[Stored data]
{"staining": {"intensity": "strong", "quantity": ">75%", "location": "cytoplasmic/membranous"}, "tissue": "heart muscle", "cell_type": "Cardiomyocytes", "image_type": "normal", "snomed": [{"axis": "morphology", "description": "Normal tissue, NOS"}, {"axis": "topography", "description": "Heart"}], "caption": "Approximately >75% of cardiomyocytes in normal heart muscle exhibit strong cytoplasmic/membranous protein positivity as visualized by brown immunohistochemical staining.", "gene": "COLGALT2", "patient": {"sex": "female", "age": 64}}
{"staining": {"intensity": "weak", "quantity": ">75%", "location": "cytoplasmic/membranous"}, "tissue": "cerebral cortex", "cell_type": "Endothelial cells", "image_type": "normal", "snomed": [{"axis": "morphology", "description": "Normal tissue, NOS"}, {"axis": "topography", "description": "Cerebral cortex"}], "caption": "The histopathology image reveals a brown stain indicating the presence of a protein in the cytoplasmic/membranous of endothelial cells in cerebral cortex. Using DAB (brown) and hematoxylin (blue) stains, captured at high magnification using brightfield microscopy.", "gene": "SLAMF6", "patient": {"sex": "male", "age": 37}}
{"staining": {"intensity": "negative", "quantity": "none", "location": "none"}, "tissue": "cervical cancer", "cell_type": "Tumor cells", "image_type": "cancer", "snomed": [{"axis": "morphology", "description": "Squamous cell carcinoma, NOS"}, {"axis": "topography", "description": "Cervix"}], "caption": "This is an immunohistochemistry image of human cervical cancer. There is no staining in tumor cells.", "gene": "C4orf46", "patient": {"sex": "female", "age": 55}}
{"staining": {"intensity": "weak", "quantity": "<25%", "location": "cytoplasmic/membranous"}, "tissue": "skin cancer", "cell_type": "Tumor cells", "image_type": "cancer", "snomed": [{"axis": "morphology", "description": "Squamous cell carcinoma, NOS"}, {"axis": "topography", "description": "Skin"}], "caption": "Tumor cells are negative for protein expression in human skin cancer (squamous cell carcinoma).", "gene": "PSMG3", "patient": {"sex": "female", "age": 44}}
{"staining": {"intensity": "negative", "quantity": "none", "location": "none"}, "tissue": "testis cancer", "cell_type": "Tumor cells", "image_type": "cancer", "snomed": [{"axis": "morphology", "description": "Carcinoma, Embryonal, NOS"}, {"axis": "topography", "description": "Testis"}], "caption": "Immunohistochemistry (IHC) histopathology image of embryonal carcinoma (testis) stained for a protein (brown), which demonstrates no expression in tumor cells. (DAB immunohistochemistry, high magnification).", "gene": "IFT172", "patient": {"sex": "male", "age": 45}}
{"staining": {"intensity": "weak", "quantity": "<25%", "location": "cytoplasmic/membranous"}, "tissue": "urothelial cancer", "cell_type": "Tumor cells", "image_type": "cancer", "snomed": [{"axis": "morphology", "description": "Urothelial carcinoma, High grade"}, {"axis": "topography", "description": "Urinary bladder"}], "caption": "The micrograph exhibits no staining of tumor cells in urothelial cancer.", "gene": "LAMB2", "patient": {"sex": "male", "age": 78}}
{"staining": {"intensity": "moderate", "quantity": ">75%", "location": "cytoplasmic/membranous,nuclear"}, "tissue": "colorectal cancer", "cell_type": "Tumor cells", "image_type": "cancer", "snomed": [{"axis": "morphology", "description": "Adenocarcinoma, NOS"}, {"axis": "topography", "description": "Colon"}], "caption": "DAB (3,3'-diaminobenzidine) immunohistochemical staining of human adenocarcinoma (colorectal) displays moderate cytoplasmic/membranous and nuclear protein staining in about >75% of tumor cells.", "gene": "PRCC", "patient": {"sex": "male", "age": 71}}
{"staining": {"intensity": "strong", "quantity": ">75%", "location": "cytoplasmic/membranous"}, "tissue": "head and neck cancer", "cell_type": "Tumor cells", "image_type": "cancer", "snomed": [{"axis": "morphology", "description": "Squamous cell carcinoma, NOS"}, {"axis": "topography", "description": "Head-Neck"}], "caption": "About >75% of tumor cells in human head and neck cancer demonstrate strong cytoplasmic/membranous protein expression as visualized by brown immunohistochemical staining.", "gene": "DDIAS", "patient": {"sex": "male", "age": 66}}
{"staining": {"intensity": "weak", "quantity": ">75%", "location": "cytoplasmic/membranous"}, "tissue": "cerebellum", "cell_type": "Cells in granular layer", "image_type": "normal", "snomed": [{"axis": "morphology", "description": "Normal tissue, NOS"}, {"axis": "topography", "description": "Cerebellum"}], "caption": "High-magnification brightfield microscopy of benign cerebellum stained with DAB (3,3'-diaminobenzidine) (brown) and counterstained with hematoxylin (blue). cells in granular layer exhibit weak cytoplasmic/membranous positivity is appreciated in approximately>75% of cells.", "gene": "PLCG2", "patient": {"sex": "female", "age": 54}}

→ Problem to solve: When answering, write out each of the lines above exactly as given.

→ Response:
{"staining": {"intensity": "strong", "quantity": ">75%", "location": "cytoplasmic/membranous"}, "tissue": "heart muscle", "cell_type": "Cardiomyocytes", "image_type": "normal", "snomed": [{"axis": "morphology", "description": "Normal tissue, NOS"}, {"axis": "topography", "description": "Heart"}], "caption": "Approximately >75% of cardiomyocytes in normal heart muscle exhibit strong cytoplasmic/membranous protein positivity as visualized by brown immunohistochemical staining.", "gene": "COLGALT2", "patient": {"sex": "female", "age": 64}}
{"staining": {"intensity": "weak", "quantity": ">75%", "location": "cytoplasmic/membranous"}, "tissue": "cerebral cortex", "cell_type": "Endothelial cells", "image_type": "normal", "snomed": [{"axis": "morphology", "description": "Normal tissue, NOS"}, {"axis": "topography", "description": "Cerebral cortex"}], "caption": "The histopathology image reveals a brown stain indicating the presence of a protein in the cytoplasmic/membranous of endothelial cells in cerebral cortex. Using DAB (brown) and hematoxylin (blue) stains, captured at high magnification using brightfield microscopy.", "gene": "SLAMF6", "patient": {"sex": "male", "age": 37}}
{"staining": {"intensity": "negative", "quantity": "none", "location": "none"}, "tissue": "cervical cancer", "cell_type": "Tumor cells", "image_type": "cancer", "snomed": [{"axis": "morphology", "description": "Squamous cell carcinoma, NOS"}, {"axis": "topography", "description": "Cervix"}], "caption": "This is an immunohistochemistry image of human cervical cancer. There is no staining in tumor cells.", "gene": "C4orf46", "patient": {"sex": "female", "age": 55}}
{"staining": {"intensity": "weak", "quantity": "<25%", "location": "cytoplasmic/membranous"}, "tissue": "skin cancer", "cell_type": "Tumor cells", "image_type": "cancer", "snomed": [{"axis": "morphology", "description": "Squamous cell carcinoma, NOS"}, {"axis": "topography", "description": "Skin"}], "caption": "Tumor cells are negative for protein expression in human skin cancer (squamous cell carcinoma).", "gene": "PSMG3", "patient": {"sex": "female", "age": 44}}
{"staining": {"intensity": "negative", "quantity": "none", "location": "none"}, "tissue": "testis cancer", "cell_type": "Tumor cells", "image_type": "cancer", "snomed": [{"axis": "morphology", "description": "Carcinoma, Embryonal, NOS"}, {"axis": "topography", "description": "Testis"}], "caption": "Immunohistochemistry (IHC) histopathology image of embryonal carcinoma (testis) stained for a protein (brown), which demonstrates no expression in tumor cells. (DAB immunohistochemistry, high magnification).", "gene": "IFT172", "patient": {"sex": "male", "age": 45}}
{"staining": {"intensity": "weak", "quantity": "<25%", "location": "cytoplasmic/membranous"}, "tissue": "urothelial cancer", "cell_type": "Tumor cells", "image_type": "cancer", "snomed": [{"axis": "morphology", "description": "Urothelial carcinoma, High grade"}, {"axis": "topography", "description": "Urinary bladder"}], "caption": "The micrograph exhibits no staining of tumor cells in urothelial cancer.", "gene": "LAMB2", "patient": {"sex": "male", "age": 78}}
{"staining": {"intensity": "moderate", "quantity": ">75%", "location": "cytoplasmic/membranous,nuclear"}, "tissue": "colorectal cancer", "cell_type": "Tumor cells", "image_type": "cancer", "snomed": [{"axis": "morphology", "description": "Adenocarcinoma, NOS"}, {"axis": "topography", "description": "Colon"}], "caption": "DAB (3,3'-diaminobenzidine) immunohistochemical staining of human adenocarcinoma (colorectal) displays moderate cytoplasmic/membranous and nuclear protein staining in about >75% of tumor cells.", "gene": "PRCC", "patient": {"sex": "male", "age": 71}}
{"staining": {"intensity": "strong", "quantity": ">75%", "location": "cytoplasmic/membranous"}, "tissue": "head and neck cancer", "cell_type": "Tumor cells", "image_type": "cancer", "snomed": [{"axis": "morphology", "description": "Squamous cell carcinoma, NOS"}, {"axis": "topography", "description": "Head-Neck"}], "caption": "About >75% of tumor cells in human head and neck cancer demonstrate strong cytoplasmic/membranous protein expression as visualized by brown immunohistochemical staining.", "gene": "DDIAS", "patient": {"sex": "male", "age": 66}}
{"staining": {"intensity": "weak", "quantity": ">75%", "location": "cytoplasmic/membranous"}, "tissue": "cerebellum", "cell_type": "Cells in granular layer", "image_type": "normal", "snomed": [{"axis": "morphology", "description": "Normal tissue, NOS"}, {"axis": "topography", "description": "Cerebellum"}], "caption": "High-magnification brightfield microscopy of benign cerebellum stained with DAB (3,3'-diaminobenzidine) (brown) and counterstained with hematoxylin (blue). cells in granular layer exhibit weak cytoplasmic/membranous positivity is appreciated in approximately>75% of cells.", "gene": "PLCG2", "patient": {"sex": "female", "age": 54}}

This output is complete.